- Geonkhali Location within West Bengal Geonkhali Location within India
- Coordinates: 22°12′0″N 88°3′0″E﻿ / ﻿22.20000°N 88.05000°E
- Country: India
- State: West Bengal
- District: East Midnapore
- Subdistrict: Mahishadal
- Time zone: UTC+05:30 (IST)

= Geonkhali =

Geonkhali is a village and scenic tourist spot in the Mahishadal Block of East Midnapore district of West Bengal.

==Geography==

===Location===
It is located 130 km to the south of Kolkata at the confluence of the rivers Hooghly, Rupnarayan and Damodar. At the confluence, the river is so wide as to resemble the sea, making for a spectacular sight. Geonkhali is connected to Gadiara and Noorpur by regular launch services.

===National Waterway===
Geonkhali lies at the head of the 623-km long National Waterway 5 that includes the Hijli Tidal Canal and the East Coast Canal linking it to Orissa's Paradip and Dhamra ports and the Matai, Brahmani and Mahanadi rivers.

===Urbanisation===
79.19% of the population of Haldia subdivision live in the rural areas. Only 20.81% of the population live in the urban areas, and that is the highest proportion of urban population amongst the four subdivisions in Purba Medinipur district.

Note: The map alongside presents some of the notable locations in the subdivision. All places marked in the map are linked in the larger full screen map.

==Economy==
===Water Treatment Plants===
Geonkhali houses several water treatment plants that supply fresh water to Haldia where the water is saline.

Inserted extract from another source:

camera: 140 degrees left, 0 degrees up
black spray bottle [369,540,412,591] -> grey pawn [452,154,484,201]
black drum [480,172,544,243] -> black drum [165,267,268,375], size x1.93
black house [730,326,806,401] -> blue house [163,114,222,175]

===Abandoned proposal of a shipyard project===
A proposed ₹2,200-crore shipyard project by the Apeejay and Bharti groups at Geonkhali was abandoned in the aftermath of the Singur and Nandigram incidents following opposition by local residents to acquisition of their fertile agricultural lands. The village affected were: Bhangagora, Deulpota, Badur, Babupur, Ichhapur and Hariballavpur.